In the nineteenth century, the dominant villagers not only owned the major portion of agricultural lands but also controlled the management of village common lands and had a preferential right to occupy and privatize wasteland. However, this elite dominance started to decline at the end of the century. Some of the landless villagers acquired small bits of farmland and in the 1920s they probably started occupying wasteland for cultivation purposes. This reclamation of wastelands by the landless reflected the declining dominance of the elite and the empowerment of the labouring classes even though it also reduced the overall area of common land. This paper suggests that in the long term, the acquisition of lands by the landless may contribute to the preservation of natural resources by encouraging a more egalitarian system of control.


Takeshi NISHIMURA
The circulation of silver in British India, 1901~1913


This paper discusses the role of the government-minted silver rupee (the government rupee) in integrating local currency systems in British India into the gold exchange standard, through the examination of trade and monetary statistics.

After the closure of the mint for the free coinage of silver in 1893, the British Government of India attempted to replace silver coins by issuing notes all over India. But many people preferred the coins and were unwilling to accept the notes. In 1900, therefore, the government abandoned the plan and decided to resume production of the government rupee, the value of which was now fixed at 1s. 4d. per rupee.

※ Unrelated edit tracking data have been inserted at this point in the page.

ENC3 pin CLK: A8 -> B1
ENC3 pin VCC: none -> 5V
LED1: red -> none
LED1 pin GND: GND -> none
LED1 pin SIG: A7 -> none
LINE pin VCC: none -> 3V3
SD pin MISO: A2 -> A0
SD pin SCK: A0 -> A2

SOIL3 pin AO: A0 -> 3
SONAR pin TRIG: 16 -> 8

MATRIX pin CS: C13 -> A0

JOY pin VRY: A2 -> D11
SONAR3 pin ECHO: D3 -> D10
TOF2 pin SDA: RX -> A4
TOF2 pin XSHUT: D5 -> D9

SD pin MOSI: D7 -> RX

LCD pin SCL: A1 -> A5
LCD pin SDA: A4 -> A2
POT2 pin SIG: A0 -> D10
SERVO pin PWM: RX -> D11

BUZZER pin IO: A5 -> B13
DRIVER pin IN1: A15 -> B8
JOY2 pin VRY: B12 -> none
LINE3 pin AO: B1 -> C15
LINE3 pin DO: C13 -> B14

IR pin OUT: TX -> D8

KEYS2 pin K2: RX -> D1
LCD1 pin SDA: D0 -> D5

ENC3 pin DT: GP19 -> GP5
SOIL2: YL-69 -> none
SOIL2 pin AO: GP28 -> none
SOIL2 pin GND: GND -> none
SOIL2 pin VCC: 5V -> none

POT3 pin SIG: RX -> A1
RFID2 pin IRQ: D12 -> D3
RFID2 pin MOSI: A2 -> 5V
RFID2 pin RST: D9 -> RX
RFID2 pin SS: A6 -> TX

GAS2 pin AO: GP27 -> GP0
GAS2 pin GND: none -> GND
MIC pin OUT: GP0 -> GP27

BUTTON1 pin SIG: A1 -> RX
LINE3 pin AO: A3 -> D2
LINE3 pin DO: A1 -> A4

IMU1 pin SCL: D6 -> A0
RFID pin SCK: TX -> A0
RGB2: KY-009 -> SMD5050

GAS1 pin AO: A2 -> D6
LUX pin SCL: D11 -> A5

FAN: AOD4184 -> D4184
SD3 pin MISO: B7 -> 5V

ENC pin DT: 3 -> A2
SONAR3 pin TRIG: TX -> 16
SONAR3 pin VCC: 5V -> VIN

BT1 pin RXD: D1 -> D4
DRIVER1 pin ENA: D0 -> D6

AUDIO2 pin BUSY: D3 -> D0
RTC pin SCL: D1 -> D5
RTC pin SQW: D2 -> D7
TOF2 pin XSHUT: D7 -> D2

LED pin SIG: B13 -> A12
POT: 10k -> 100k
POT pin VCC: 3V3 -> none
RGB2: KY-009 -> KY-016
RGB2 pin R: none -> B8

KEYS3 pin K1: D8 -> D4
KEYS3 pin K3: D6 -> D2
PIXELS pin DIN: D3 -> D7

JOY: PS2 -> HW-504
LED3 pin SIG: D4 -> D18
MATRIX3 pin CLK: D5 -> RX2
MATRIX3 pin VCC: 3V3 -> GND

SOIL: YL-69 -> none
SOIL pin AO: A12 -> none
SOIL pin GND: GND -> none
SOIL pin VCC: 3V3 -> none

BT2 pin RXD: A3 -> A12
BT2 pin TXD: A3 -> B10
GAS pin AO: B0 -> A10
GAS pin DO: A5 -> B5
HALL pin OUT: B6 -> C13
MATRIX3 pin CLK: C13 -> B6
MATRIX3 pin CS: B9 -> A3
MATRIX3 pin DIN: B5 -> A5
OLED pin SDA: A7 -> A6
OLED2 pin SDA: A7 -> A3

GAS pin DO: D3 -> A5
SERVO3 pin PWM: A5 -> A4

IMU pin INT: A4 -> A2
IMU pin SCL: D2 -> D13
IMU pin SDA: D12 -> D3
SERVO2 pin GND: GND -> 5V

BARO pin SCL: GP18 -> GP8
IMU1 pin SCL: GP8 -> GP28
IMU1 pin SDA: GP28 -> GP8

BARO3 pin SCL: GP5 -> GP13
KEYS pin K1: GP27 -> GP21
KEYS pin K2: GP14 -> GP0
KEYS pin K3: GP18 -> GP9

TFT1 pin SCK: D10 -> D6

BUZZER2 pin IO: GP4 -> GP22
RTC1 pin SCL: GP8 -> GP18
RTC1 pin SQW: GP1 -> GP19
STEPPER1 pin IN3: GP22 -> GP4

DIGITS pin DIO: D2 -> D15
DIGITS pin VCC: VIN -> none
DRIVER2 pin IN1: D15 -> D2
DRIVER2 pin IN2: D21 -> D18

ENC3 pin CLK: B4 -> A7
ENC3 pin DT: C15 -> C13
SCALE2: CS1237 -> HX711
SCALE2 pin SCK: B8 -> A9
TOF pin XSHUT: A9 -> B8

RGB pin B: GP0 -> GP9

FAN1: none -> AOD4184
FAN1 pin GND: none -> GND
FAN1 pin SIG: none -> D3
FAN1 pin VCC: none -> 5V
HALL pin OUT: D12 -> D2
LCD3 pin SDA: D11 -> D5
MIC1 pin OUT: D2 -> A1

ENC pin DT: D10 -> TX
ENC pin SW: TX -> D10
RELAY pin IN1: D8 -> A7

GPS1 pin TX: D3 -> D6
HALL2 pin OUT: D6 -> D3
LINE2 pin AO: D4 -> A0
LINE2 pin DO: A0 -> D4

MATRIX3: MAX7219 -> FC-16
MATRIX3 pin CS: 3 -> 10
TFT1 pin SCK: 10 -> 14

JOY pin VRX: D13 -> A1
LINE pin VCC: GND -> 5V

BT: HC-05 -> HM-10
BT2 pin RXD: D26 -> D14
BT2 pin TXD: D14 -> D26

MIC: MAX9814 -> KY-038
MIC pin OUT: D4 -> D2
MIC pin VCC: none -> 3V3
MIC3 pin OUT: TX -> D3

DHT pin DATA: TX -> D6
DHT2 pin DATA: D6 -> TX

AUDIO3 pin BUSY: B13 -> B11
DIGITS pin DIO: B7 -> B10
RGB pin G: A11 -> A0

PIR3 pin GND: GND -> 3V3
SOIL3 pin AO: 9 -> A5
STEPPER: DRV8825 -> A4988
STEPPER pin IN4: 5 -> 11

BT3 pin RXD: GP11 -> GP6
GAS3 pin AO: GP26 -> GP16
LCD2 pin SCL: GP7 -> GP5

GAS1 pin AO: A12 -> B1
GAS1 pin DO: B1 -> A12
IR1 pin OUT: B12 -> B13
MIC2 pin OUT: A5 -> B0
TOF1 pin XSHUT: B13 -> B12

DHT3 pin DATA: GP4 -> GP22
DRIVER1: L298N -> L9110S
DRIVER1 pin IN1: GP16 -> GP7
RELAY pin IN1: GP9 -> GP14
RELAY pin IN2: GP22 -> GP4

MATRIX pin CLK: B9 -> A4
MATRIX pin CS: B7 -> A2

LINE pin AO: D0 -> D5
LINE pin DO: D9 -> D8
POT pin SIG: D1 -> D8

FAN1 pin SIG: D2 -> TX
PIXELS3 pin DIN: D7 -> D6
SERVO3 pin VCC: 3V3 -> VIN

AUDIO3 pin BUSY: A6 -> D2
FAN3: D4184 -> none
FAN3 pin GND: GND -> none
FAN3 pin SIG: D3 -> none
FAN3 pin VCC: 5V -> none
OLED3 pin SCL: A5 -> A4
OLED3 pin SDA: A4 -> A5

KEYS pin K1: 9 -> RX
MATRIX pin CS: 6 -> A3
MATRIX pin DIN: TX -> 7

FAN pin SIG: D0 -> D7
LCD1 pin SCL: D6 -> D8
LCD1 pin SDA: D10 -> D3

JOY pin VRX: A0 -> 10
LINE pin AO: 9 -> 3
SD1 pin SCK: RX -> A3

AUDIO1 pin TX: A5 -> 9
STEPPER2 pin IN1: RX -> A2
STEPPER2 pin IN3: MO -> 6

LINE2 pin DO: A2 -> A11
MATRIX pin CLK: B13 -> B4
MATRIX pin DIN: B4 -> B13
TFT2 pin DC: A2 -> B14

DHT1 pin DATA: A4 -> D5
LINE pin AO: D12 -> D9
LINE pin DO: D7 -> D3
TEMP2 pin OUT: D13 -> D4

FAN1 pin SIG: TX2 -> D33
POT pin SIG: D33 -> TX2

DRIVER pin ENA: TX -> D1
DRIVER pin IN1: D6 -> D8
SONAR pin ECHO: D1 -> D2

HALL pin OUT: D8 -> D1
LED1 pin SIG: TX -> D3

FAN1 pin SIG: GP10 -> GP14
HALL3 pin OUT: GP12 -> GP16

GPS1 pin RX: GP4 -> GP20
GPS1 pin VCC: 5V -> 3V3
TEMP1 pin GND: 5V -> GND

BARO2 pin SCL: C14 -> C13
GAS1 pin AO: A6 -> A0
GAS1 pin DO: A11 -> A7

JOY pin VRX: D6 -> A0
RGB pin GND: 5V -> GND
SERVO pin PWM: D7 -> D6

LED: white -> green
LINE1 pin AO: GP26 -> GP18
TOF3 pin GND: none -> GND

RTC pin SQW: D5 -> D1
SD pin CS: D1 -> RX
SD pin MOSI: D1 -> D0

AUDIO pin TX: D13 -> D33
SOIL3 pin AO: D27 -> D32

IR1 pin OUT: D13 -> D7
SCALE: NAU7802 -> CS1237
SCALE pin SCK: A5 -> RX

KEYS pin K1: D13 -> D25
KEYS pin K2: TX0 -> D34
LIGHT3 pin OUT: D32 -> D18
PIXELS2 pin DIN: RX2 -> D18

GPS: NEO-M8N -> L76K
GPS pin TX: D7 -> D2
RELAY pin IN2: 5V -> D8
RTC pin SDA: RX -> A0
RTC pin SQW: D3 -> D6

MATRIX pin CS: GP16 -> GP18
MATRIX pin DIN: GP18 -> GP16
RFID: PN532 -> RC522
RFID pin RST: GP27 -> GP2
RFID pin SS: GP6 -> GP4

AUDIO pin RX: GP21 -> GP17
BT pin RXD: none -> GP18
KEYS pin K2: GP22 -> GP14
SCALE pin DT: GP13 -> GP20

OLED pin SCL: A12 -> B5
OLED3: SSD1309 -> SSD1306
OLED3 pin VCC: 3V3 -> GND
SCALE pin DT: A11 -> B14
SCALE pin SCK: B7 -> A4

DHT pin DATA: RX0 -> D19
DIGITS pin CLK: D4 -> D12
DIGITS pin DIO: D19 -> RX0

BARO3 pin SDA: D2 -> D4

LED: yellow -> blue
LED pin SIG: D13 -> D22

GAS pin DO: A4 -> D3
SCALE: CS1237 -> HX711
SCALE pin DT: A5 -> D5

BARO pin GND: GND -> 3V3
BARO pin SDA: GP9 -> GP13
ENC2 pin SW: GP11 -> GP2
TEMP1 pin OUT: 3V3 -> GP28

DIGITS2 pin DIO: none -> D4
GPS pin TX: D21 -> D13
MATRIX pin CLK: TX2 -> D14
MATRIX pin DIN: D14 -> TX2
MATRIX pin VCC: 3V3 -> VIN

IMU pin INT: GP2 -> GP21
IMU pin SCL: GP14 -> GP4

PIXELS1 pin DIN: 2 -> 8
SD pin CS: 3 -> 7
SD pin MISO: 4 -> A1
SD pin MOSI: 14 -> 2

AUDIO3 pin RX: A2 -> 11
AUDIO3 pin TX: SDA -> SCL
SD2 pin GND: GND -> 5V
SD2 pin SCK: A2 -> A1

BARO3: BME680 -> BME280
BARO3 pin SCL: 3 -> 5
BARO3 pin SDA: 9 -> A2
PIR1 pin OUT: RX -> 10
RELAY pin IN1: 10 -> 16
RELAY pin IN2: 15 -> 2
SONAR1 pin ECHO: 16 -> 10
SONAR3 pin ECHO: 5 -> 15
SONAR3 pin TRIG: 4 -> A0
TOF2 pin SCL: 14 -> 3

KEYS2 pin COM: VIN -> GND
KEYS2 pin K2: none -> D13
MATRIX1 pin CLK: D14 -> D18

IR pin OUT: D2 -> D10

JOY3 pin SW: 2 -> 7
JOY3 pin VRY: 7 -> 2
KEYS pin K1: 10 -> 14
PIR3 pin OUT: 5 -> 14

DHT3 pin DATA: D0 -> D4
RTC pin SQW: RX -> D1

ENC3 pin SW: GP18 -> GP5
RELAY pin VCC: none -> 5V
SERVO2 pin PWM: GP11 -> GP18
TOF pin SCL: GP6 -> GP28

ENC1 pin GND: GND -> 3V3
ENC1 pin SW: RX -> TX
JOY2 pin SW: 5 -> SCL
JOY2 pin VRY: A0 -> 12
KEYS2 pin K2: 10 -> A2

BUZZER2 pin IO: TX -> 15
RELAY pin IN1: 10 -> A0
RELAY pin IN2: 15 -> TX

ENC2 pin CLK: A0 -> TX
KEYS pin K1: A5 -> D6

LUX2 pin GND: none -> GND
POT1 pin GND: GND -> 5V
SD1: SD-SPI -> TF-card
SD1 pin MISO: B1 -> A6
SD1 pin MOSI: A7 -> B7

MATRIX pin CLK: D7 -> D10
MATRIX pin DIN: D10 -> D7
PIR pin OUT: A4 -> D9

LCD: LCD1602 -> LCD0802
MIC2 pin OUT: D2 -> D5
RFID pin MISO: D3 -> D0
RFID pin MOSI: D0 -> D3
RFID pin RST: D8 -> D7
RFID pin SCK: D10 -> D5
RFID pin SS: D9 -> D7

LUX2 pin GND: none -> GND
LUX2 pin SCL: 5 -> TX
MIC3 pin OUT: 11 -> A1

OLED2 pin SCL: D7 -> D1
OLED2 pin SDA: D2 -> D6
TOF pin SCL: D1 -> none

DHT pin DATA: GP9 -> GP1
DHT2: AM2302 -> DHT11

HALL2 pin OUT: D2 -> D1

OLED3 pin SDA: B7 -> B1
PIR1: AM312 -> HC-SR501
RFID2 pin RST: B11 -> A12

In the early twentieth century, long-distance trade came to be increasingly linked to coastal and inland trade, and a vast amount of government rupees penetrated into the hinterland since this was the only currency acceptable to the entire population. The value of various local currencies came to be expressed in government rupees. In this way, most local currency systems were incorporated into the gold exchange standard, and therefore into the international gold standard. The circulation of the government rupee, with its value fixed to sterling, made this incorporation possible.